| tappa 7 |
Najera / Redecilla del Camino |
La partenza è straziante. Mi fanno male i piedi come non era ancora accaduto, a Federico fa male il ginocchio e l’inguine alla stessa gamba. Partiamo presto ma ci trasciniamo soffrendo con passo lentissimo, senza quasi parlare.
In un’ora e mezza siamo ad Azofra e davanti alla bellissima fonte per i pellegrini prendiamo provvedimenti: per Federico Voltaren in pomata e fasciatura con una benda e una ginocchiera prestataci dalla signora di Bolzano; io mi metto le scarpe leggere e tengo larghi i lacci.
Ripartiamo con la convinzione che sarà durissimo arrivare al prossimo paese. Invece i provvedimenti hanno fatto effetto e, poco a poco, ci riprendiamo nel fisico e nel morale: un po’ si attenua il dolore, un po’ si alza il livello del dolore accettabile.

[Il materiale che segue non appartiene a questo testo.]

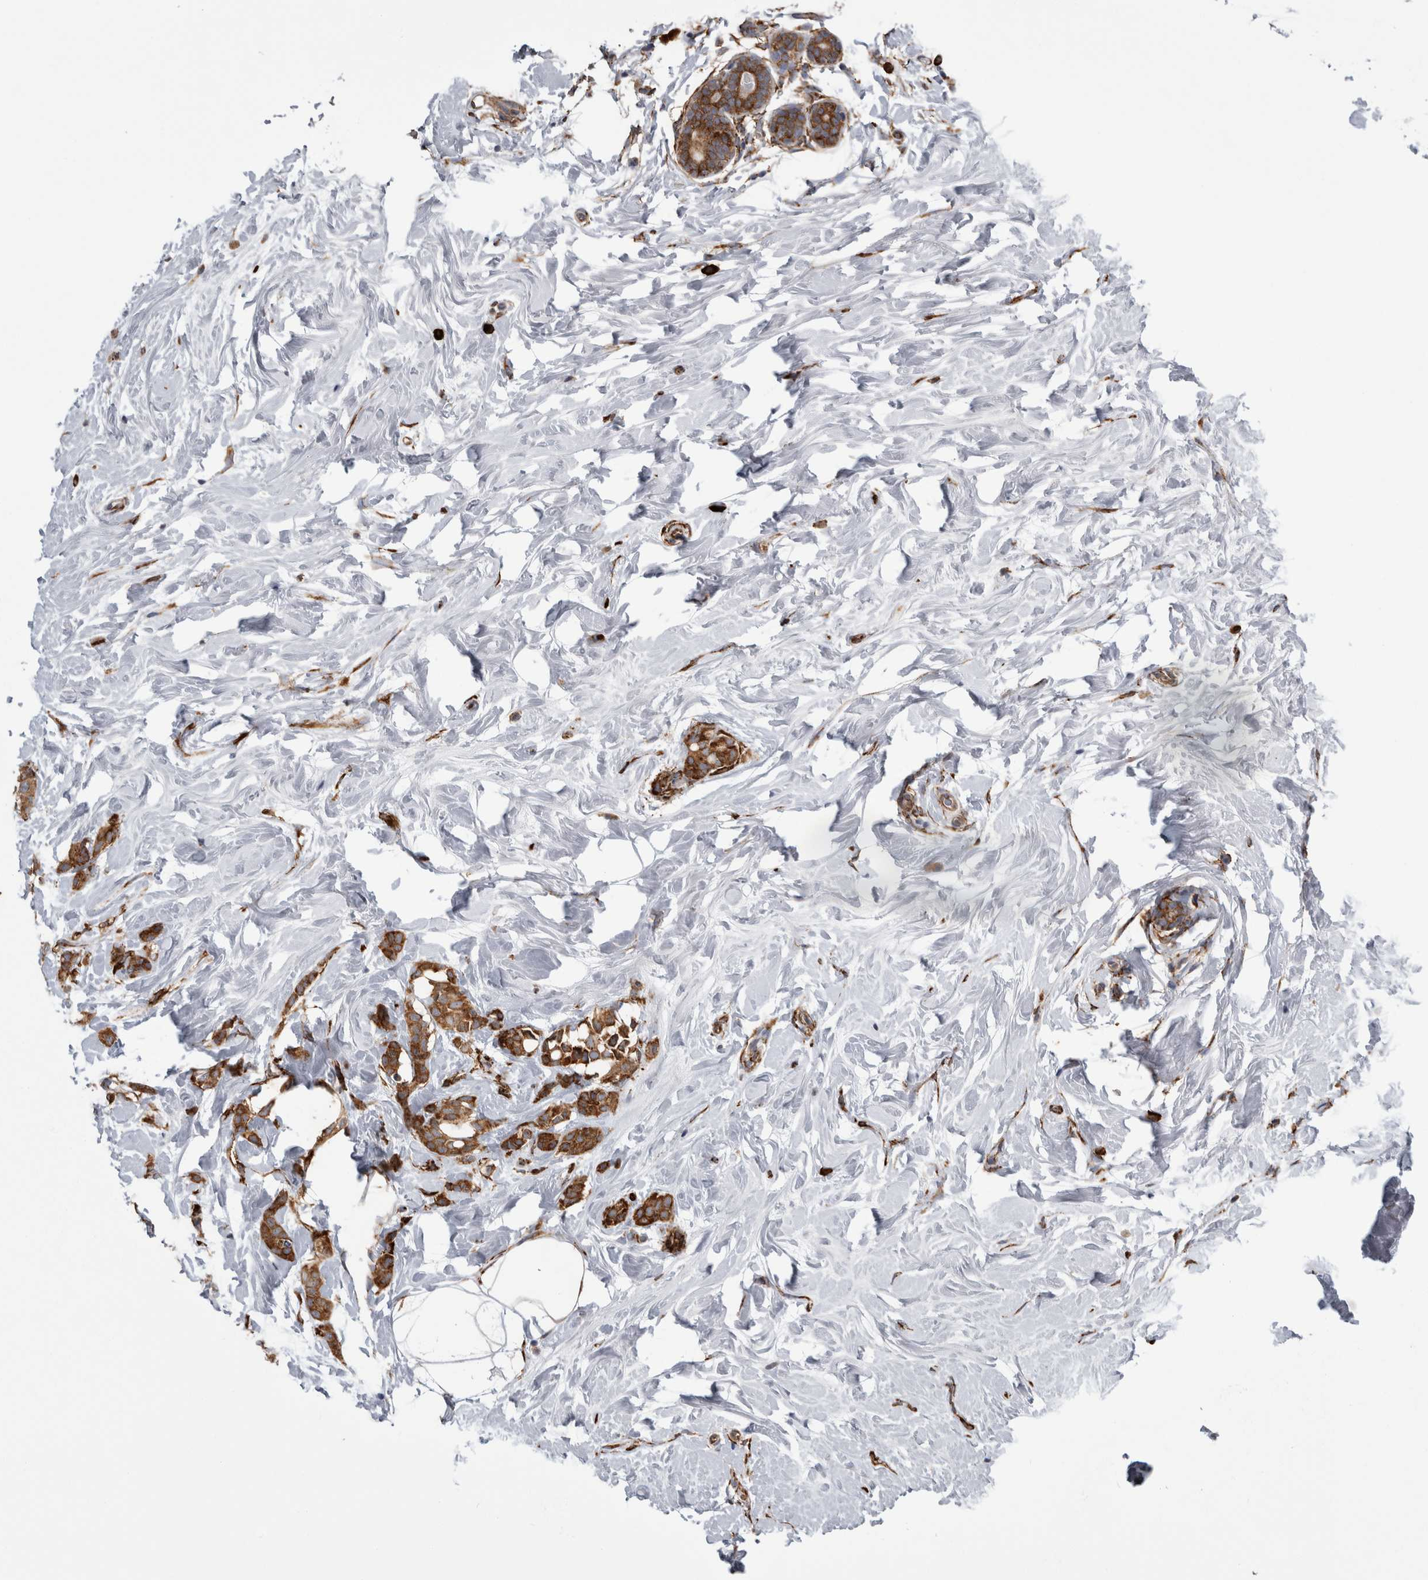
{"staining": {"intensity": "strong", "quantity": ">75%", "location": "cytoplasmic/membranous"}, "tissue": "breast cancer", "cell_type": "Tumor cells", "image_type": "cancer", "snomed": [{"axis": "morphology", "description": "Lobular carcinoma, in situ"}, {"axis": "morphology", "description": "Lobular carcinoma"}, {"axis": "topography", "description": "Breast"}], "caption": "Protein staining by immunohistochemistry (IHC) exhibits strong cytoplasmic/membranous staining in about >75% of tumor cells in breast lobular carcinoma in situ.", "gene": "FHIP2B", "patient": {"sex": "female", "age": 41}}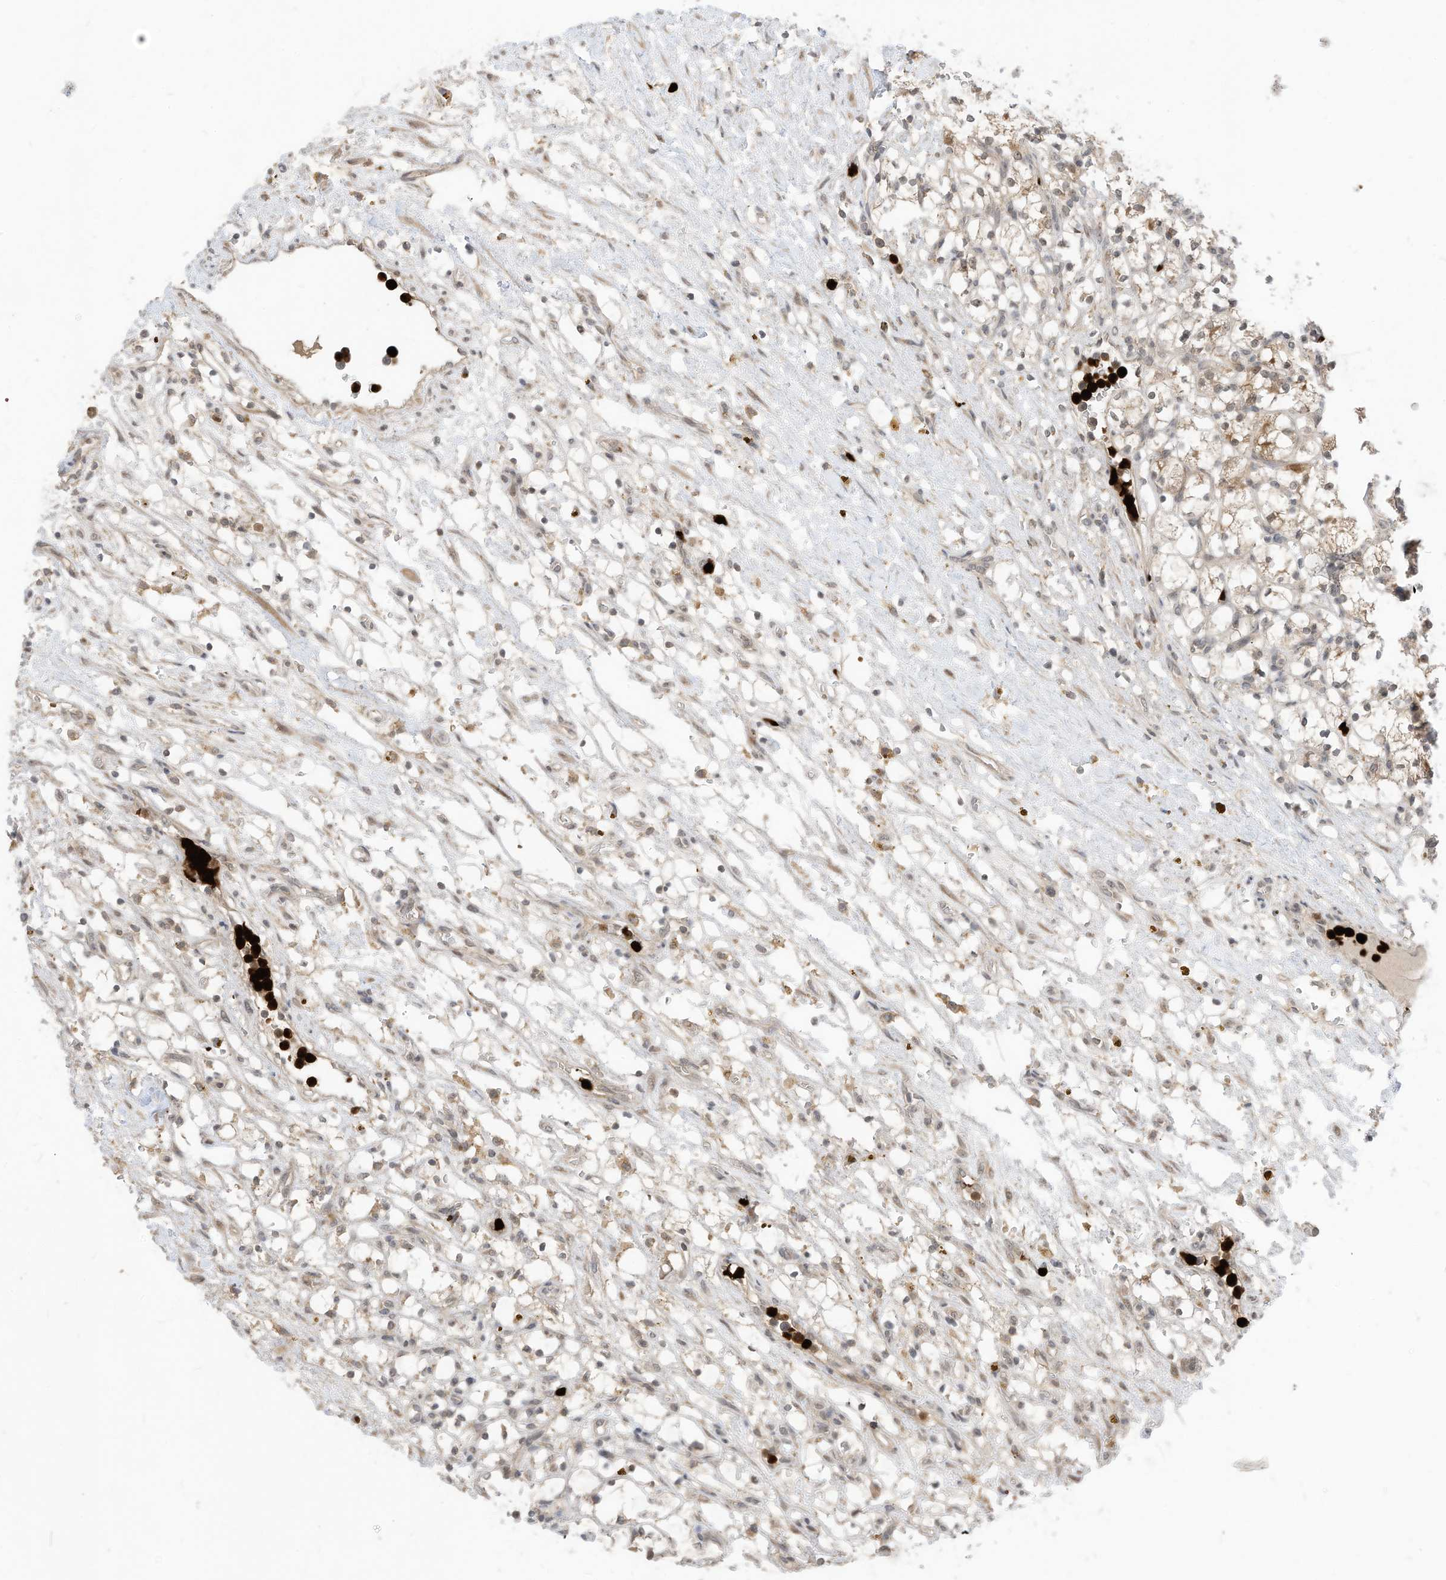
{"staining": {"intensity": "negative", "quantity": "none", "location": "none"}, "tissue": "renal cancer", "cell_type": "Tumor cells", "image_type": "cancer", "snomed": [{"axis": "morphology", "description": "Adenocarcinoma, NOS"}, {"axis": "topography", "description": "Kidney"}], "caption": "The immunohistochemistry histopathology image has no significant expression in tumor cells of renal cancer tissue.", "gene": "CNKSR1", "patient": {"sex": "female", "age": 69}}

Socializziamo con due cilene e una brasiliana che si massaggiano i piedi.
Alle 13 siamo a Santo Domingo de la Calzada: una breve sosta per visitare la chiesa con i polli, il bel rifugio gestito dalle suore, un breve pranzo e alle 13.30 siamo di nuovo in cammino.
Anche oggi il paesaggio non è cambiato: dolci ondulazioni, vigneti a perdita d’occhio.
Passiamo Grañon, lasciando il territorio della Rioja per entrare in Castilla – provincia di Burgos.
Ancora un’ora di cammino sotto un sole estivo e siamo a Redecilla, piccolo paese con un bel rifugio gestito da un circolo parrocchiale: 20 posti, docce, nuovo, pulito. Al piano terreno c’è anche un bar che prepara la cena ai pellegrini: cosa pretendere di più?